To check that any effect is meaningful, we first have to see if including the team cluster information actually improves the model. To do this I set up 4 different models to compare:
- Intercept only
- This model has no information except the overall frequency of home wins, draws and away wins.
- Clusters only
- This model only “knows” which cluster each team belongs to.
- Team strength only
- This model uses clubelo team strength estimates.
- Team strength and team clusters
- This model uses clubelo team strength estimates and which clusters the team belong to.
I then ran each of these models through a 10-fold cross validation:4
|Elo and clusters||0.541|
The clusters are clearly giving us some information (they outperform the benchmark), but this seems likely to be due to the clusters picking up on some team strength signal. It’s clear that clusters 3 and 5 contain better teams than 1, 3, and 4.
However, we can also see that the addition of the team clusters to the Elo model gives no improvement when making predictions.
So what does this tell us? It could be that team styles don’t have an effect on team performance. However, I think it would be wrong to dismiss expert opinion so quickly.
Instead I think there are a couple of flaws in the method that could be holding us up:
- In case you hadn’t guessed, I don’t find the clusters used particularly convincing. I think improved identification of team styles could still lead to some interesting results.
- I used match outcomes to evaluate the effect, which are very random. Using a more granular performance indicator (like, but not limited to, xG) might gives us a more definitive answer5.

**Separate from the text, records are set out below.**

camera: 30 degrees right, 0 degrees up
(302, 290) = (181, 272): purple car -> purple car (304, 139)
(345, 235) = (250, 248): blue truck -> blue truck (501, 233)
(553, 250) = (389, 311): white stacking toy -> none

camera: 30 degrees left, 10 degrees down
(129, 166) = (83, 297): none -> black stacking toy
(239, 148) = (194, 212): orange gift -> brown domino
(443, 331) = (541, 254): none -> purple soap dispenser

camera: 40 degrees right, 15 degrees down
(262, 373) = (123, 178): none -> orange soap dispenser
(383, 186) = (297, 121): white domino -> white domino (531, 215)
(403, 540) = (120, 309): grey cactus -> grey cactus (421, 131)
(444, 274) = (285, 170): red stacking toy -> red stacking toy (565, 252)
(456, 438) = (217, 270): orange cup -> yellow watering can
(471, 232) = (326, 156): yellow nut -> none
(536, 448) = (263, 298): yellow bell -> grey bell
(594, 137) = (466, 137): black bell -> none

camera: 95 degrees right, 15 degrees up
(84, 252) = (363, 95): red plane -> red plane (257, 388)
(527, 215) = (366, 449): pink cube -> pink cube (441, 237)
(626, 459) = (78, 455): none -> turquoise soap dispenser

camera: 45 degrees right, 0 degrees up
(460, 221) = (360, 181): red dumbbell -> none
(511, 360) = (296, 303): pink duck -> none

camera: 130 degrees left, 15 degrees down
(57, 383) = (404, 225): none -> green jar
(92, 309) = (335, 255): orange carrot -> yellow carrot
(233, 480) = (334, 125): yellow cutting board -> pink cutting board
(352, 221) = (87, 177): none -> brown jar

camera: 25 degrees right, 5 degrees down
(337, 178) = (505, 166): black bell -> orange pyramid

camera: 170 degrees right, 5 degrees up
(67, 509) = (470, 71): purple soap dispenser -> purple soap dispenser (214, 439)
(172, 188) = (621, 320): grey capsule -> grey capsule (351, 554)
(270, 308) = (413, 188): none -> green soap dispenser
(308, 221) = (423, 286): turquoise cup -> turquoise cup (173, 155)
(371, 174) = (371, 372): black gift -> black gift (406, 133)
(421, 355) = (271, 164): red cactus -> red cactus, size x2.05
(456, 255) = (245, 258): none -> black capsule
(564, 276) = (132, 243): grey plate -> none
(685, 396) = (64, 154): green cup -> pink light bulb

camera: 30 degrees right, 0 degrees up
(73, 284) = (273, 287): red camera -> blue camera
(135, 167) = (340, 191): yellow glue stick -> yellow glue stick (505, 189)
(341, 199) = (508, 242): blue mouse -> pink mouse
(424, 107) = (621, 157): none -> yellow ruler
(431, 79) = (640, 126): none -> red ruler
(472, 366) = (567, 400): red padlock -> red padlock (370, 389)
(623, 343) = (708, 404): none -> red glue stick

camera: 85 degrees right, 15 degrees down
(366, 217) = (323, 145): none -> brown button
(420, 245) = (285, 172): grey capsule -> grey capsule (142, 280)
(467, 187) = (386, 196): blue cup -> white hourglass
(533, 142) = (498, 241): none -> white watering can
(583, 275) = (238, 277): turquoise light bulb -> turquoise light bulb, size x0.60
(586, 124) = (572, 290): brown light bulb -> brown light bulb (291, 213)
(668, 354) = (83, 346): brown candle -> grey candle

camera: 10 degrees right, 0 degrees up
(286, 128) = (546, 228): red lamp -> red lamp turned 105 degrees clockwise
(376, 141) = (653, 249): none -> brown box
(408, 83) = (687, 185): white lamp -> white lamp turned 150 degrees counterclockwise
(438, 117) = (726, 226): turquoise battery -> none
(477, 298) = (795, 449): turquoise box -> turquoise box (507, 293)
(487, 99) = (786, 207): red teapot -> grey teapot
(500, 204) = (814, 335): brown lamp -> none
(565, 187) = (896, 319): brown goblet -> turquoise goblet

In all, I’m not sure how much new information this gives us. I think the method is more interesting than the implementation. Besides, isn’t publishing negative results supposed to be good practice?
- 1.I’m not going to go over how the clusters were estimated here - I think that’s interesting enough to expand into it’s own blog post. ↩
- 2.I actually threw out pre-2013 data because the (presumably) different event definitions were throwing out really weird results here, with teams essentially clustered by season pre-2013. ↩
- 3.Ordinal logistic regression on match outcome. ↩
- 4.The scoring metric here is just a simple proportion of correct results. A higher result is better. ↩
- 5.That said, these types of metrics carry their own risk. For instance, I think an analysis based on xG (the xG-of-each-shot-counting kind) could be biased due to score and time effects; think of the high xG/shot totals racked up by big teams when they spend a large part of the match behind or level vs a smaller team. ↩